The series explores some of the questions many of us take for granted: Why is Earth the only planet (that we know) to support life? How fragile are the perfectly tuned systems that sustain this living planet? What are the greatest threats to the environment and human existence on Earth? Are we alone, and where did we come from? Is there really no place like home?
Episodes
Gasp
For those privileged few who have seen Earth from space, the very first thing they notice is the thin blue line of atmosphere that clings to our planet and sustains life. How our planet creates and regulates that oxygen is a mind-blowing story involving a flying river, a global dust storm, collapsing glaciers and the most important creature you've never heard of. It's an incredible chain of connections that reveal just how truly wondrous our home is. Everything connects, so life and planet breathe together. Astronaut host - Chris Hadfield
Storm
Ever wonder how our planet got here? It was born in a cosmic storm and shaped by violence. Earth is a very lucky planet. We're only here because of random collisions in a dangerous cosmos. They could have destroyed us, but instead, that violence constructed a planet from the rubble of the early solar system; gave us oceans in a bombardment from the heavens; and brought order to our world. Astronaut host – Nicole Stott.
Shield
It's a David and Goliath story -- Earth's relationship with its greatest threat: our seemingly benign sun. Hurling devastating particles and deadly radiation at us, the sun is the big violent boss of the solar system. Without several shields, one generated by our unique planetary core, another by our atmosphere, and a third by our interconnected weather systems, life on Earth never would have survived. Astronaut host – Jeff Hoffman.
Genesis
Our rock is special; it's alive. Though the building blocks of life are common across the universe, life is rare. What is it about Earth that sets it apart? This is the story of dynamic forces and crazy coincidences that took a bunch of dead ingredients and transformed them into something as wondrously intricate as life. And if it happened here, could it happen elsewhere? Astronaut host – Mae Jemison.
Survival
Without the cycle of death and sacrifice, from cellular to planetary, life would not be here. From the deaths of stars to planetary scale mass extinctions and the sacrifice of individuals for a greater genetic good, this is the story of how life evolved hand in hand with death. Death drives evolution. It's hardwired; from our cells to our landscapes, our colorful living planet is only possible thanks to it. Death leads to opportunity and biodiversity, which ironically ensures life on the planet is never wiped out.
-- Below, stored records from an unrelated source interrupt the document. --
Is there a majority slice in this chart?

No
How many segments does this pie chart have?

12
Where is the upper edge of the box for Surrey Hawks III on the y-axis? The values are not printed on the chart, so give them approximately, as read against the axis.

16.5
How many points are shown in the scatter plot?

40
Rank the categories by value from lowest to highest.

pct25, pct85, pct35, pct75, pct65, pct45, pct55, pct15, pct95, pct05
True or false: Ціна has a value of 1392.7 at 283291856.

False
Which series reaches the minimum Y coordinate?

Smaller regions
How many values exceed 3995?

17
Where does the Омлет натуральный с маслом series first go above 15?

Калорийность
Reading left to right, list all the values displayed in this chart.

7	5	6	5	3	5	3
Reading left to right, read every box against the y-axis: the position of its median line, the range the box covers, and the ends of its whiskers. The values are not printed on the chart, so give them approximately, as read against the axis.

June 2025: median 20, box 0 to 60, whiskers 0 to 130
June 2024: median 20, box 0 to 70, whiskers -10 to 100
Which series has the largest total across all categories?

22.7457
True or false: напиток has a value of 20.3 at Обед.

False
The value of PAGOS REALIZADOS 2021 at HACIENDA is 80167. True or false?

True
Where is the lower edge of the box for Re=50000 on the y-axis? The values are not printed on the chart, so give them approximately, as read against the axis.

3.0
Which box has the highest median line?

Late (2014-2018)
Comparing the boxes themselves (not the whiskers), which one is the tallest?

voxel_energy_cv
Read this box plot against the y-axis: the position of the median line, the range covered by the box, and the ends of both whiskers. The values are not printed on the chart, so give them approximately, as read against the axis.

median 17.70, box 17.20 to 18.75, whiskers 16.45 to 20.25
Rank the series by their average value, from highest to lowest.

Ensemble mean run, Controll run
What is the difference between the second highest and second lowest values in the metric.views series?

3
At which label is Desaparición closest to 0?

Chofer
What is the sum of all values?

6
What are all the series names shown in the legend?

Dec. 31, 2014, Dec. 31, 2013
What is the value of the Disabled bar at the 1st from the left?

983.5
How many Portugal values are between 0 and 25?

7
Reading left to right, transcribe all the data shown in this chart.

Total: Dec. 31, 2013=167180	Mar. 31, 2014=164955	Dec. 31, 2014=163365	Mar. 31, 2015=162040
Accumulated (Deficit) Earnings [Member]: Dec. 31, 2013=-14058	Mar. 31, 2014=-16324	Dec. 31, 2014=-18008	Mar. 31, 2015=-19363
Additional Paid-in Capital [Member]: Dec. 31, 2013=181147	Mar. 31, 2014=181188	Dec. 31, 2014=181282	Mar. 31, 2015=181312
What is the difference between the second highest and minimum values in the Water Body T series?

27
It's not enough for our planet to be habitable; it also has to be lethal. Astronaut host – Jerry Linenger.
Escape
Is it possible for intelligent life to escape destruction either from the planet or ourselves? Or are we destined for extinction like 99.9 percent of all species before us? Our best chance of survival may be to escape Earth and build another colony somewhere else. But there are real barriers: space radiation, microgravity and the bacteria inside us. And our DNA is coded for the conditions here on Earth, so if we ever manage to colonize another planet, those who are born there might evolve into another species. Astronaut host - Chris Hadfield.
Terraform
Ever since life emerged, microbes, plants and animals have all sculpted the planet's surface and atmosphere in the strangest of ways: fish poop creates islands; dead animals create mountains; and plants help create continents. From rocks to rivers, life has crafted everything that makes our planet so special. But this power of change brings with it profound dangers. Life doesn't just create. It can also destroy. Astronaut host – Mike Massimino.
Alien
All life on Earth started as single-cell bacteria and stayed like that for two billion years. So even if we do find alien life out there, what are the chances of that life being complex like us? On our strange rock, it's all down to a freak event, which accidentally happened when one cell ate another to create a kind of power pack for life. This almost miraculous event transforms Earth into a complex interconnected web based on a competition for food. And at the top of the pyramid sit we humans. Astronaut host – Mae Jemison.
Awakening
Of all life on Earth, how come we're the only ones with the smarts to leave our planet? For three billion years, nothing had a brain. Even today, over 90 percent of life doesn't need a brain to survive. So, what happened? How did our planet set in motion the chain of nearly impossible events that gave us our unique intelligence? The greatest mystery of all may be right between your ears. Astronaut host – Leland Melvin.
Home
After 665 weightless days in space, NASA's most experienced astronaut, Peggy Whitson, smashes through the atmosphere on her last journey home to planet Earth. With her first steps back on land, she encounters fresh air, blue skies, warm sun, and of course, gravity. With unprecedented filming on board the ISS during Peggy's final mission and with the support of our other featured astronauts, we reveal how their time in space transforms their understanding of our planet's wonders, insights that will change our perspective, too. There is no place like home. Or is there? Just how strange is our rock, and is it really unique in the universe? Astronaut host – Peggy Whitson.